Google Colab is very slow compared to my PC
As @Feng has already noted, reading files from drive is very slow. This tutorial suggests using some sort of a memory mapped file like hdf5 or lmdb in order to overcome this issue. This way the I\O Operations are much faster (for a complete explanation on the speed gain of hdf5 format see this).
It's very slow to read file from google drives.
For example, I have one big file(39GB).
It cost more than 10min when I exec '!cp drive/big.file /content/'.
After I shared my file, and got the url from google drive. It cost 5 min when I exec '! wget -c -O big.file http://share.url.from.drive'. Download speed can up to 130MB/s.
Reading files from google drive slow down your training process. The solution is to upload zip file to colab and unzip there. Hope it is clear for you.
I had the same issue, and here's how I solved it.

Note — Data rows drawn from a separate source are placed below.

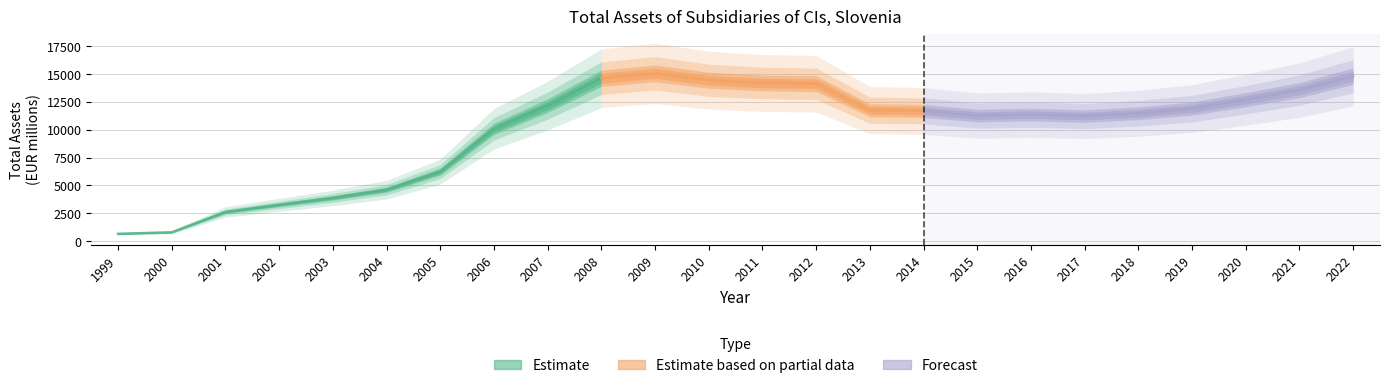

What is the value of the 10th point from the left?

14611.0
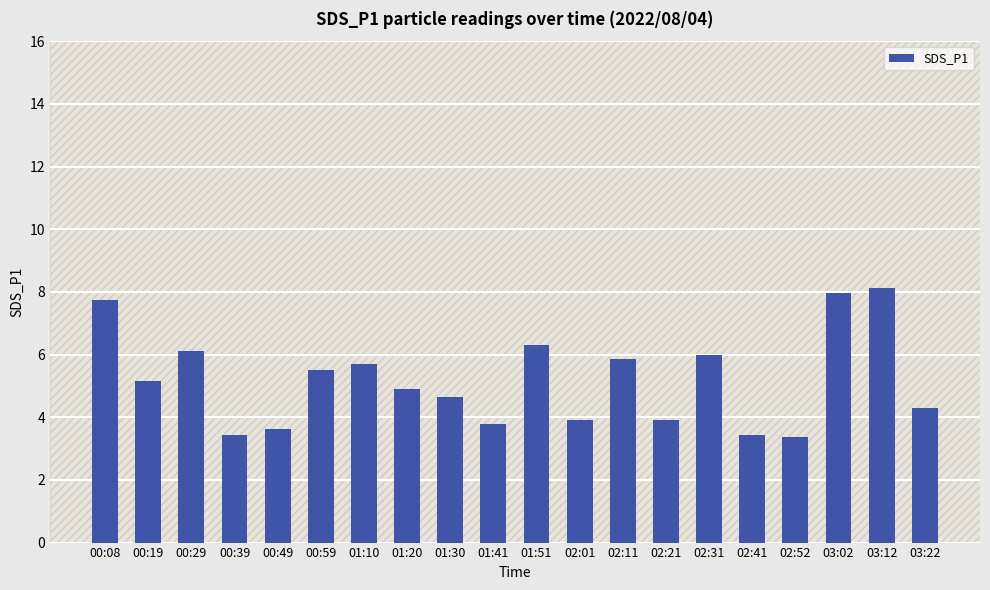

What is the sum of the values at 00:19 and 03:22?

9.5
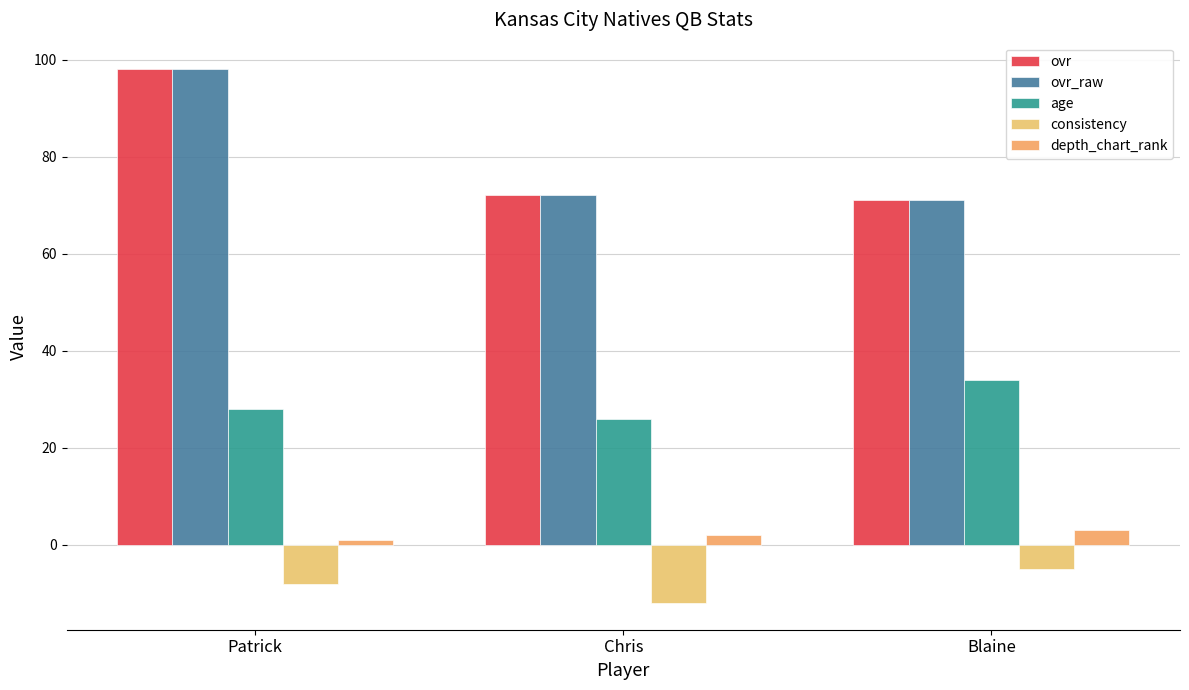

What is the sum of all depth_chart_rank values?

6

First, make sure GPU is enabled(because it is not by default) by going to Runtime -> Change runtime type, and choosing GPU as your Hardware accelerator.
Then, as shown here you can use cache() and prefetch() functions to optimize the performance. Example:
# Load dataset
train_ds = keras.preprocessing.image_dataset_from_directory('Data/train',labels="inferred")
val_ds = keras.preprocessing.image_dataset_from_directory('Data/test',labels="inferred")
# Standardize data (optional)
from tensorflow.keras import layers
normalization_layer = keras.layers.experimental.preprocessing.Rescaling(1./255)
train_ds = train_ds.map(lambda x, y: (normalization_layer(x), y))
val_ds = val_ds.map(lambda x, y: (normalization_layer(x), y))
# Cache to RAM (optional)
from tensorflow import data
AUTOTUNE = data.experimental.AUTOTUNE
train_ds = train_ds.cache().prefetch(buffer_size=AUTOTUNE)
val_ds = val_ds.cache().prefetch(buffer_size=AUTOTUNE)
# Train
model.fit(train_ds, validation_data=val_ds, epochs=3)
I was facing the same issue. Here's how I solved it:-
- Uploaded the zip file of the dataset to google drive.
- Mount the drive in colab and then unzip the dataset file 'in' a separate folder(other than ../drive) in colab itself.
- Do your business.
It worked for me. I don't know the exact reason but since colab access its local directory faster than it accesses the mounted drive directory, that may happen to be the gist of the problem.